Spying on your staff – SA law

Written by T.Jackson

Disclaimer: The following is not legal advice, it is our opinion, formed over many years in the electronic surveillance business and having consulted various legal professionals for advice along the way.

Spying on your staff - what South African law says

In South Africa we have legislation dealing specifically with the interception and monitoring of the communications of others. Communications includes face-to-face conversations, meetings, telephone calls, emails, snail mail, two-way radio communication etc.

In the context of electronic surveillance the spirit of the law is simply this: If you’re going to learn something you would otherwise not have known, then it’s probably illegal, otherwise it’s okay.

The law says that you may intercept and monitor any communication to which you are a party or with the consent of any person who is a party to the communication or where you have previously informed one of the parties to the communication.

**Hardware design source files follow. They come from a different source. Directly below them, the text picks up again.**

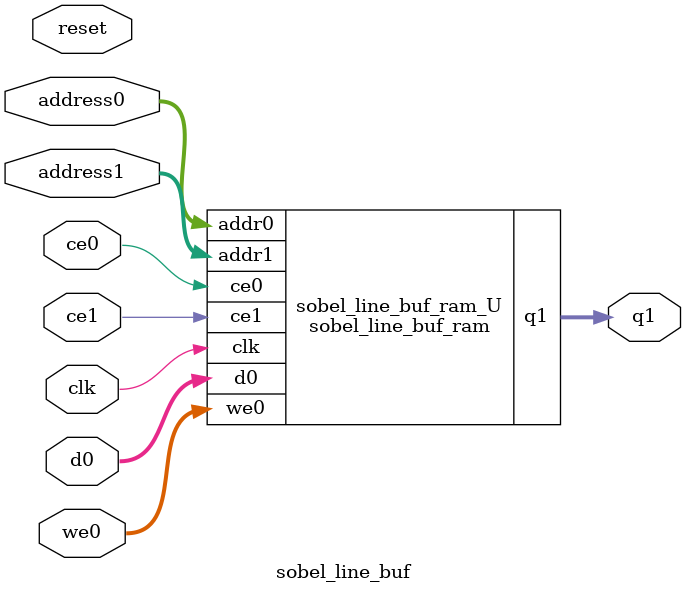
<source format=v>
`timescale 1 ns / 1 ps
module sobel_line_buf_ram (addr0, ce0, d0, we0, addr1, ce1, q1,  clk);

parameter DWIDTH = 24;
parameter AWIDTH = 8;
parameter MEM_SIZE = 256;
parameter COL_WIDTH = 8;
parameter NUM_COL = (DWIDTH/COL_WIDTH);

input[AWIDTH-1:0] addr0;
input ce0;
input[DWIDTH-1:0] d0;
input [NUM_COL-1:0] we0;
input[AWIDTH-1:0] addr1;
input ce1;
output reg[DWIDTH-1:0] q1;
input clk;

(* ram_style = "block" *)reg [DWIDTH-1:0] ram[0:MEM_SIZE-1];



genvar i;

generate
    for (i=0;i<NUM_COL;i=i+1) begin
        always @(posedge clk) begin
            if (ce0) begin
                if (we0[i])
                    ram[addr0][i*COL_WIDTH +: COL_WIDTH] <= d0[i*COL_WIDTH +: COL_WIDTH]; 
            end
        end
    end
endgenerate


always @(posedge clk) begin
    if (ce1) begin
        q1 <= ram[addr1];
    end
end


endmodule

`timescale 1 ns / 1 ps
module sobel_line_buf(
    reset,
    clk,
    address0,
    ce0,
    we0,
    d0,
    address1,
    ce1,
    q1);

parameter DataWidth = 32'd24;
parameter AddressRange = 32'd256;
parameter AddressWidth = 32'd8;
input reset;
input clk;
input[AddressWidth - 1:0] address0;
input ce0;
input[DataWidth/8 - 1:0] we0;
input[DataWidth - 1:0] d0;
input[AddressWidth - 1:0] address1;
input ce1;
output[DataWidth - 1:0] q1;



sobel_line_buf_ram sobel_line_buf_ram_U(
    .clk( clk ),
    .addr0( address0 ),
    .ce0( ce0 ),
    .we0( we0 ),
    .d0( d0 ),
    .addr1( address1 ),
    .ce1( ce1 ),
    .q1( q1 ));

endmodule


</source>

Furthermore, there is provision in the law for the surveillance of staff and the interception of their communication in the workplace for purposes of protecting the interests of the company.

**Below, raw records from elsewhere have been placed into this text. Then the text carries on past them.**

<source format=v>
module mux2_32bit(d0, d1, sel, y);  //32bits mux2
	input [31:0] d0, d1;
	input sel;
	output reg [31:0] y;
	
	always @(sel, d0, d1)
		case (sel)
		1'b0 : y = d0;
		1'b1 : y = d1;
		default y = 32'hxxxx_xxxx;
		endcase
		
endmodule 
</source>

To clarify this it is useful to cite a few real world examples:

  1. You’re one of several people invited to attend a meeting and you secretly record the meeting without the knowledge of anyone else present. This is legal because the recording won’t teach you anything you didn’t already know, given that you were present at the meeting – no one at the meeting would have said anything they didn’t want you to know about.
  2. You hide a recording device in a meeting room prior to a meeting that you are not attending and retrieve it afterwards. That would be illegal unless you had done it with the consent of someone attending the meeting.
  3. You have a recording device connected to your own telephone and you record your calls without disclosing this to the people you talk to on the phone. This is perfectly legal because you are party to the conversations and learn nothing new from the recordings.
  4. You attach a recording device to someone else’s phone and later listen to the recordings, that would be illegal unless you had obtained their permission or had informed them previously that their calls may be recorded.
  5. You monitor the telephone calls of one of your employees to gather proof of them divulging proprietary company information to a competitor. This would be legal on the grounds that it was necessary to protect the company.

In summary then, there is broad scope for the legal use of electronic surveillance in the business environment, especially when it comes to protecting the interests of the business.

Any covert electronic surveillance that you choose to conduct should be carried out by a specialist who has suitable skill and experience to ensure that it’s done properly and with minimal chance of being detected.